By the late 1970s, when energy crisis abated and oil prices dropped, a cheaper shale drilling technology was little past the drawing boards, and by the 1980s, the U.S. mostly lost interest in pursuing shale gas, says Dave Morehouse, a gas exploration expert with the Energy Information Administration. But the dream of tapping these huge reservoirs came back with force in the 1990s, he says, when energy explorers began to refine a process called horizontal drilling (pdf). This technique, which drills through a layer of shale, can complete a full 90-degree turn underground by boring with an angled coupling that can turn about 10 degrees per 100 feet.

Once the drill has turned completely horizontal, Engelder says, the drillers change to a bit that makes slight corrections, bobbing up and down by a degree or two, a movement he calls "porpoising." With the horizontal hole in place, the team makes multiple fractures in the rock to release the gas. In the end, the well pulls natural gas from a far greater area than an old-fashioned vertical well.

Shale Drilling
Source: Energy Information Administration, Office of Oil and Gas.

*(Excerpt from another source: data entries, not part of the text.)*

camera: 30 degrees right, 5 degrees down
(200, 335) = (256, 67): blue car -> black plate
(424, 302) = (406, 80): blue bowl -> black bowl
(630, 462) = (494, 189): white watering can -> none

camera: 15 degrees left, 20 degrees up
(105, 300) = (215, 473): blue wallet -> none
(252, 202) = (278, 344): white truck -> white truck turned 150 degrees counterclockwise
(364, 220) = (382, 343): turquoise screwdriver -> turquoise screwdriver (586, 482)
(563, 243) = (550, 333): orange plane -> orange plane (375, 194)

While horizontal drilling has roots as far back as the 1940s (with exploration in the Gulf of Mexico and the Appalachian Mountains), the technique first became viable in the late 80s, according to the EIA, and by 1990 the cost premium shrank from 300 percent to 17 percent return on investment. At this point, energy companies began the long process of exploring the United States' potentially mammoth shale deposits. Four (known as the "big four") massive shale gas deposits were identified—the Barnett, Haynesville, Fayetteville and Marcellus. The first target for gas companies was the Barnett shale deposit in northern Texas, Engelder says. Firms explored it in the 1990s and drilled the first horizontal wells in 2002.

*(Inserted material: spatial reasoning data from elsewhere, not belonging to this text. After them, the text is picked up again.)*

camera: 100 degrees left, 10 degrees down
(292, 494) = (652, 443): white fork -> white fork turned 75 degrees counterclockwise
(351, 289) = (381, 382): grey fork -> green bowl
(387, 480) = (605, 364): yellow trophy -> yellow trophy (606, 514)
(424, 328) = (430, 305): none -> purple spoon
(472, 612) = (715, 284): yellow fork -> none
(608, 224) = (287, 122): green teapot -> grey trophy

As wells start up, drillers have begun to get a better idea of just how good their guesses of the amount of gas in a site are. "Every time you drill a new well, you develop a huge new body of scientific knowledge," Chesapeake energy spokesman Jim Gipson says. Years of drilling the Barnett have helped energy explorers pick up the learning curve for tapping these unconventional deposits with the horizontal techniques. "It took a few years to know that these things were gangbusters economically," Morehouse says.

Why Shale Is Back Now

Even with better technology, techniques and huge prospects for profit, times are tough in the natural gas business. Drilling a horizontal well can cost four times as much as conventional drilling—about $4 million, compared to the $1 million for a vertical well and this extra up-front cost hurts when natural gas prices (and thus profits from gas) are low. When the natural gas price tanked this past October, Gipson says, Chesapeake Energy trimmed its operations to survive—dropping its number of operating wells from 156 last August to 96 now, which cut daily gas production by 400 million cubic feet. Meanwhile, the firm’s partners provided enough cash to keep pursuing the potential in Haynesville, so Chesapeake forged ahead.

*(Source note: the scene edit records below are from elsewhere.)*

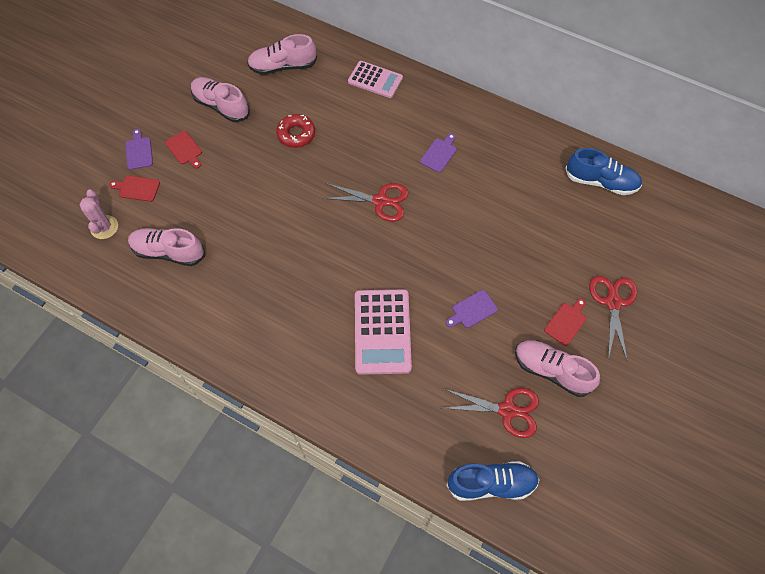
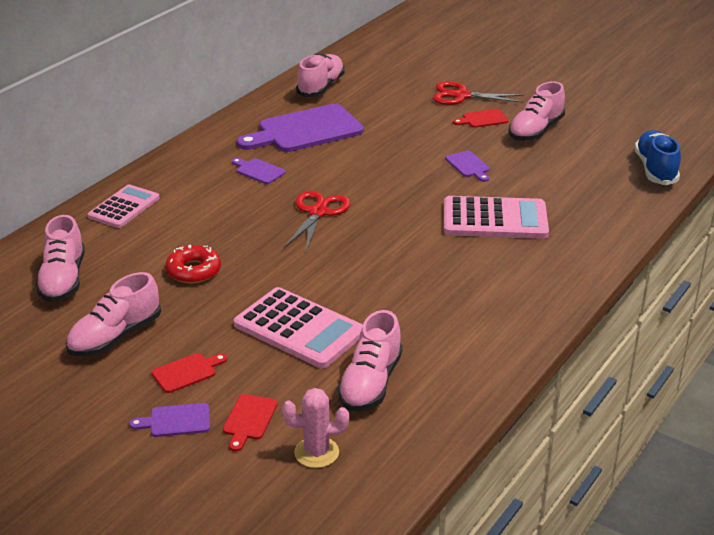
camera: 85 degrees left, 30 degrees down
(229, 205) = (299, 329): none -> pink calculator
(507, 410) = (579, 156): red scissors -> none
(514, 178) = (305, 130): none -> purple cutting board
(566, 322) = (483, 119): red cutting board -> red cutting board turned 60 degrees counterclockwise
(601, 182) = (321, 87): blue shoe -> pink shoe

If energy companies can overcome the current recession and start exploiting shale gas, the volume of these deposits has the potential to change energy policy, Engelder says. If gas companies can prove the reliability they claim—that a shale gas well can continue to pump gas steadily for 20 or 30 years—policy makers could count on a huge, consistent domestic supply of natural gas to replace carbon-dense oil or coal. The low carbon content of gas is a major enticement to companies, with talks in Congress of enacting a carbon tax or cap-and-trade system, the latter garnering the support of President Obama. U.S. shale gas could have implications beyond our borders as well—with dwindling production and a growing reliance on Russian gas, Europeans are investing billions in exploring U.S. fields and purchasing drilling technology. However, Dave Morehouse says, all this is still years away: More money, drilling and time will be needed before energy explorers can see if shale gas can live up to its potential.